# Provided text

_ _ _ _

Reference will now be made in detail to implementations, examples of which are illustrated in the accompanying drawings. In the following detailed description, numerous specific details are set forth in order to provide a thorough understanding of the various described implementations. However, it will be apparent to one of ordinary skill in the art that the various described implementations may be practiced without these specific details. In other instances, well-known methods, procedures, components, circuits, and networks have not been described in detail so as not to unnecessarily obscure aspects of the implementations.

It will also be understood that, although the terms first, second, etc. are, in some instances, used herein to describe various elements, these elements should not be limited by these terms. These terms are only used to distinguish one element from another. For example, a first contact could be termed a second contact, and, similarly, a second contact could be termed a first contact, without departing from the scope of the various described implementations. The first contact and the second contact are both contacts, but they are not the same contact, unless the context clearly indicates otherwise.

The terminology used in the description of the various described implementations herein is for the purpose of describing particular implementations only and is not intended to be limiting. As used in the description of the various described implementations and the appended claims, the singular forms “a”, “an”, and “the” are intended to include the plural forms as well, unless the context clearly indicates otherwise. It will also be understood that the term “and/or” as used herein refers to and encompasses any and all possible combinations of one or more of the associated listed items. It will be further understood that the terms “includes”, “including”, “comprises”, and/or “comprising”, when used in this specification, specify the presence of stated features, integers, steps, operations, elements, and/or components, but do not preclude the presence or addition of one or more other features, integers, steps, operations, elements, components, and/or groups thereof.

As used herein, the term “if” is, optionally, construed to mean “when” or “upon” or “in response to determining” or “in response to detecting”, depending on the context. Similarly, the phrase “if it is determined” or “if [a stated condition or event] is detected” is, optionally, construed to mean “upon determining” or “in response to determining” or “upon detecting [the stated condition or event]” or “in response to detecting [the stated condition or event]”, depending on the context.

A physical environment refers to a physical world that people can sense and/or interact with without aid of electronic devices. The physical environment may include physical features such as a physical surface or a physical object. For example, the physical environment corresponds to a physical park that includes physical trees, physical buildings, and physical people. People can directly sense and/or interact with the physical environment such as through sight, touch, hearing, taste, and smell. In contrast, an extended reality (XR) environment refers to a wholly or partially simulated environment that people sense and/or interact with via an electronic device. For example, the XR environment may include augmented reality (AR) content, mixed reality (MR) content, virtual reality (VR) content, and/or the like. With an XR system, a subset of a person's physical motions, or representations thereof, are tracked, and, in response, one or more characteristics of one or more virtual objects simulated in the XR environment are adjusted in a manner that comports with at least one law of physics. As one example, the XR system may detect head movement and, in response, adjust graphical content and an acoustic field presented to the person in a manner similar to how such views and sounds would change in a physical environment. As another example, the XR system may detect movement of the electronic device presenting the XR environment (e.g., a mobile phone, a tablet, a laptop, or the like) and, in response, adjust graphical content and an acoustic field presented to the person in a manner similar to how such views and sounds would change in a physical environment. In some situations (e.g., for accessibility reasons), the XR system may adjust characteristic(s) of graphical content in the XR environment in response to representations of physical motions (e.g., vocal commands).

_ _ _ _

# Dataset extract
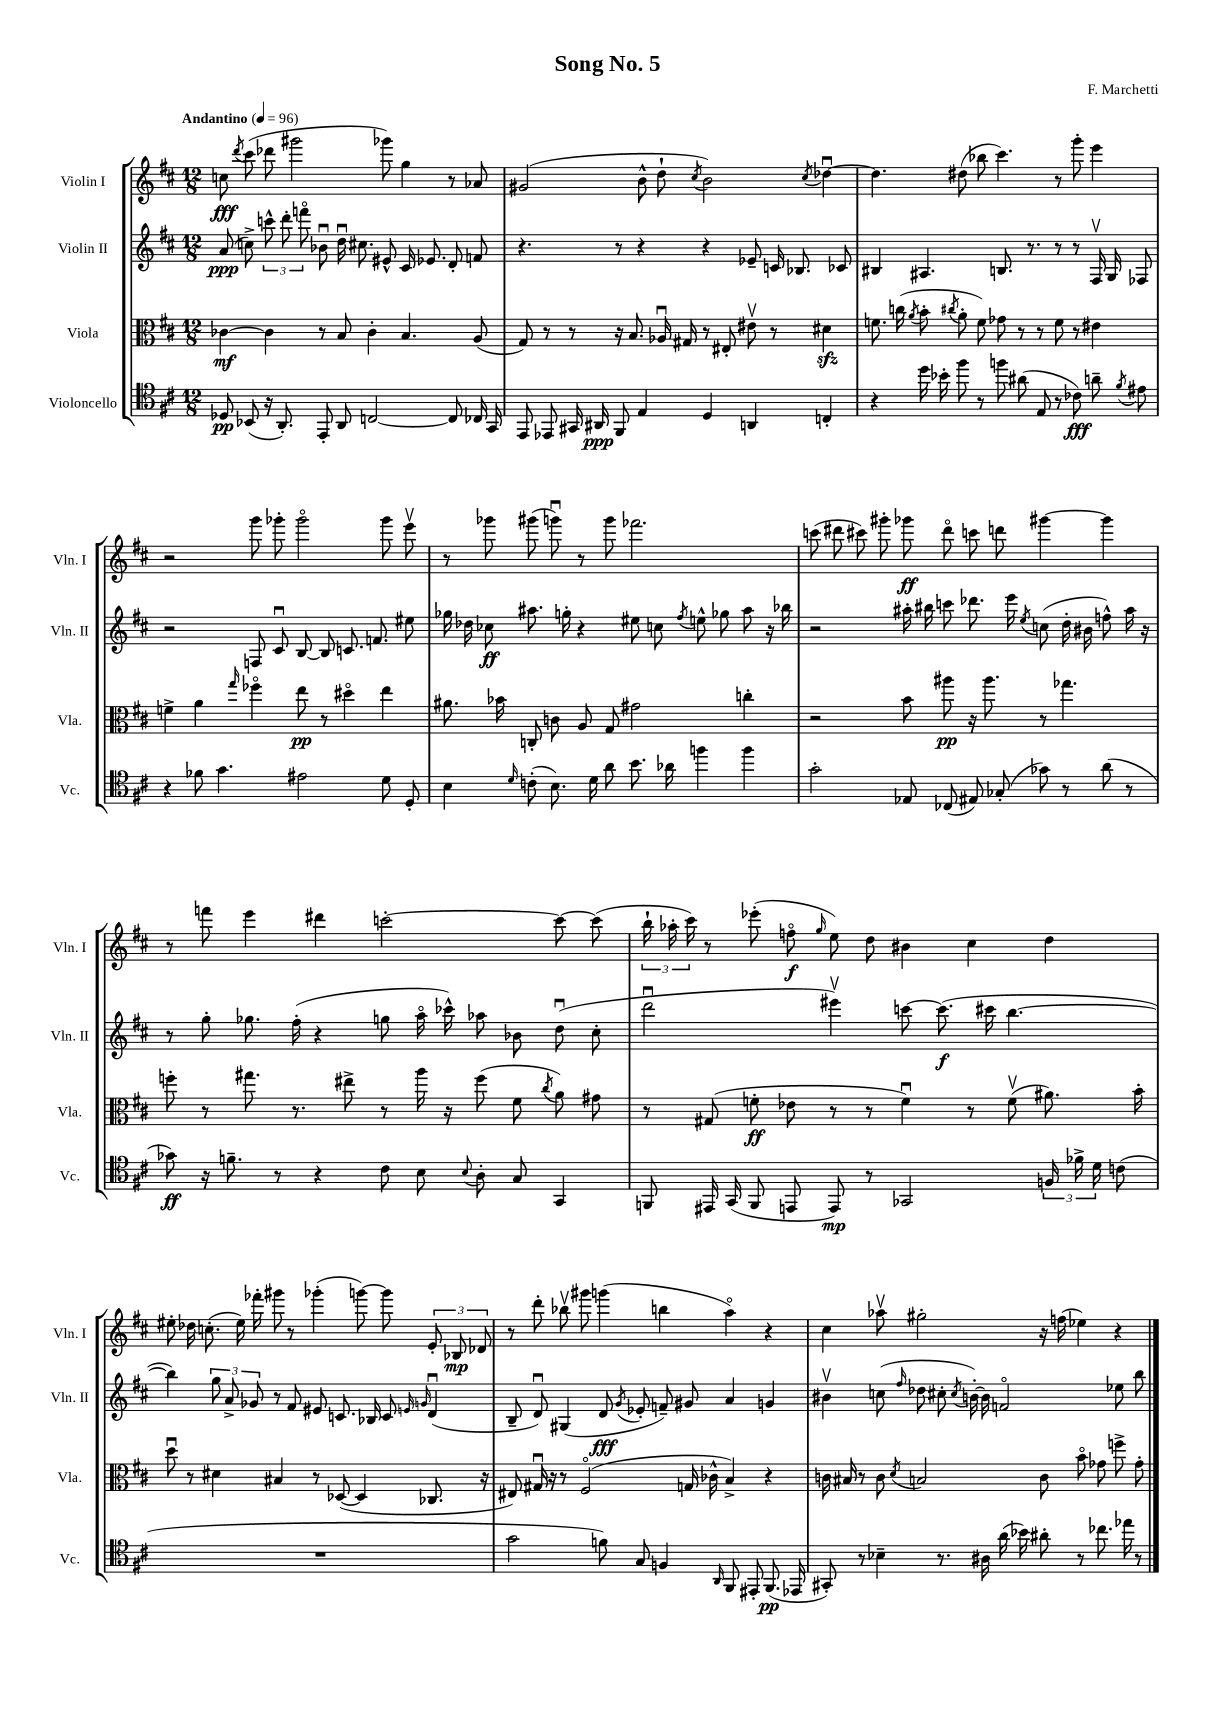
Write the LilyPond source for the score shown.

\header { title = "Song No. 5" composer = "F. Marchetti" }
<<
\new StaffGroup <<
\new Staff = "s0" \with { instrumentName = "Violin I" shortInstrumentName = "Vln. I" } {
    \clef treble \key d \major \numericTimeSignature \time 12/8 \tempo "Andantino" 4 = 96
    \autoBeamOff c''8\fff \acciaccatura { d'''8 } cis'''8( des'''8 gis'''2 ges'''8) g''4 r8 aes'8 |
    gis'2( b'8-^ d''8-! \acciaccatura { cis''8 } b'2) \acciaccatura { cis''8 } des''4~\downbow |
    des''4. dis''8( bes''8 cis'''4.) r8 g'''8-. e'''4 |
    r2 g'''8 ges'''8-. ges'''2\flageolet ges'''8 e'''8\upbow |
    r8 ges'''8 gis'''8( g'''8\downbow) r8 g'''8 fes'''2. |
    c'''8( dis'''8 cis'''8) gis'''8-. ges'''8\ff dis'''8\flageolet c'''8 d'''8 gis'''4~ gis'''4 |
    r8 f'''8 e'''4 dis'''4 c'''2~-. c'''8~ c'''8( |
    \tuplet 3/2 { b''16-! aes''16-. cis'''16) } r8 ees'''8-.( f''8\flageolet\f \grace { g''16 } e''8) d''8 bis'4 cis''4 d''4 |
    eis''8-. des''16 c''8.-.( eis''16) fes'''16-. gis'''8 r8 ges'''4-.( g'''8~) g'''8 \tuplet 3/2 { e'8-. bes8\mp des'8 } |
    r8 d'''8-. bes''8\upbow gis'''8 g'''4( b''4 a''4\flageolet) r4 |
    cis''4 aes''8\upbow gis''2-. r16 f''16( ees''4) r4 \bar "|." |
}
\new Staff = "s1" \with { instrumentName = "Violin II" shortInstrumentName = "Vln. II" } {
    \clef treble \key d \major \numericTimeSignature \time 12/8
    \autoBeamOff a'8\ppp( c''8->) \tuplet 3/2 { c'''8-^ d'''8-. f'''8\flageolet } bes'8\downbow d''16\downbow cis''8. eis'8-^ cis'16 ees'8. d'8-. f'8 |
    r4. r8 r4 r4 ees'8-- c'16 bes8. ces'8 |
    bis4 ais4. b8. r8. r8 r8 fis16\upbow g16 fes8 |
    r2 f8 cis'8\downbow b8~ b8 c'8. f'8. eis''8 |
    ges''16 des''16 ces''8\ff ais''8. g''16-. r4 eis''8 c''8 \acciaccatura { fis''8 } e''8-^ ges''8 ais''8 r16 bes''16 |
    r2 ais''16-. bis''16 c'''8 des'''8. e'''16 \acciaccatura { e''8 } c''8( d''16-. bis'16 f''8-^) ais''16 r16 |
    r8 g''8-. ges''8. fis''16-.( r4 g''8 a''16\flageolet ces'''16-^) aes''8 bes'8 d''8\downbow( cis''8-. |
    d'''2\downbow eis'''4\upbow) c'''8~ c'''8.\f( cis'''16 b''4.~ |
    b''4) \tuplet 3/2 { g''8 a'8-> ges'8 } r8 fis'8 eis'8 c'8. bes16 c'8 \grace { e'16 g'16 } d'4\downbow( |
    b8-- d'8\downbow) gis4( d'8\fff \acciaccatura { g'8 } ees'8-. f'8--) gis'8 a'4 g'4 |
    bis'4\upbow c''8( \grace { fis''16 } des''8 cis''8-. \acciaccatura { cis''8 } b'16~-.) b'16 f'2\flageolet ees''8 b''8 \bar "|." |
}
\new Staff = "s2" \with { instrumentName = "Viola" shortInstrumentName = "Vla." } {
    \clef alto \key d \major \numericTimeSignature \time 12/8
    \autoBeamOff ces'4~\mf ces'4 r8 b8 ces'4-. b4. a8( |
    g8) r8 r8 r16 b8. aes16\downbow gis16 r8 eis8-. eis'8\upbow r8 dis'4\sfz |
    f'8. c''16( \acciaccatura { a'8 } b'8-. \acciaccatura { cis''8 } a'8-. f'8) ges'8 r8 r8 f'8 r8 eis'4 |
    f'4-> a'4 \grace { g''16 } fes''4\flageolet e''8\pp r8 dis''4\flageolet e''4 |
    ais'8. bes'16 c8-. c'8 a8 g8 gis'2 c''4-. |
    r2 b'8 ais''8\pp r16 ais''8. r8 ges''4. |
    f''8-. r8 gis''8. r8. eis''8-> r8 a''16 r16 f''8( fis'8 \acciaccatura { cis''8 } a'8) gis'8 |
    r8 gis8( f'8-.\ff ees'8 r8 r8 f'4\downbow) r8 f'8\upbow( ais'8.) b'16-. |
    d''8\downbow r8 dis'4 bis4 r8 des8~( des4 ces8. r16 |
    eis8) gis16\downbow r16 r8 fis2\flageolet( g16 ces'16-^ b4->) r4 |
    c'16 bis16 r8 c'8 \acciaccatura { d'8 } b2 c'8 b'8\flageolet ges'8 f''8-> ges'8-. \bar "|." |
}
\new Staff = "s3" \with { instrumentName = "Violoncello" shortInstrumentName = "Vc." } {
    \clef tenor \key d \major \numericTimeSignature \time 12/8
    \autoBeamOff des8\pp bes,8( r16 a,8.-.) e,8-. a,8 c2~ c8 ces16 g,16 |
    e,8 ees,8 gis,16 ais,16\ppp fis,8 e4 d4 a,4 c4-. |
    r4 d''16 bes'16-. fis''8 r8 f''8 ais'8( e8 r8 ces'8\fff) a'8-- \acciaccatura { fis'8 } eis'8 |
    r4 fes'8 g'4. eis'2 d'8 d8-. |
    b4 \grace { d'16 } c'8-.( b8.) d'16 a'8 b'8. aes'16 f''4 f''4 |
    g'2-. ees8 ces8( eis8) ges8-.( ges'8) r8 a'8( r8 |
    ges'8\ff) r16 f'8.-- r8 r4 cis'8 b8 \appoggiatura { b8 } a8-. g8 g,4 |
    f,8 eis,16 g,16( f,8 e,8 e,8\mp) r8 ges,2 \tuplet 3/2 { f16 fes'16-> d'16 } c'8( |
    R1. |
    g'2 f'8) g8 f4 \grace { a,16 } fis,8 eis,8-. fis,8.\pp( ees,16 |
    gis,8-.) r8 bes4-- r8. ais16 a'16( bes'16) ais'8-. r8 ces''8. ees''16 r8 \bar "|." |
}
>>
>>
\layout { \context { \Score \remove "Bar_number_engraver" } }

_ _ _ _

# Work required
Pick up the text on physical and extended reality environments after its last sentence and carry it forward.

# Task response
There are many different types of electronic systems that enable a person to sense and/or interact with various XR environments. Examples include head mountable systems, projection-based systems, heads-up displays (HUDs), vehicle windshields having integrated display capability, windows having integrated display capability, displays formed as lenses designed to be placed on a person's eyes (e.g., similar to contact lenses), headphones/earphones, speaker arrays, input systems (e.g., wearable or handheld controllers with or without haptic feedback), smartphones, tablets, and desktop/laptop computers. A head mountable system may have one or more speaker(s) and an integrated opaque display. Alternatively, a head mountable system may be configured to accept an external opaque display (e.g., a smartphone). The head mountable system may incorporate one or more imaging sensors to capture images or video of the physical environment, and/or one or more microphones to capture audio of the physical environment. Rather than an opaque display, a head mountable system may have a transparent or translucent display. The transparent or translucent display may have a medium through which light representative of images is directed to a person's eyes. The display may utilize digital light projection, OLEDs, LEDs, uLEDs, liquid crystal on silicon, laser scanning light source, or any combination of these technologies. The medium may be an optical waveguide, a hologram medium, an optical combiner, an optical reflector, or any combination thereof. In some implementations, the transparent or translucent display may be configured to become opaque selectively. Projection-based systems may employ retinal projection technology that projects graphical images onto a person's retina. Projection systems also may be configured to project virtual objects into the physical environment, for example, as a hologram or on a physical surface.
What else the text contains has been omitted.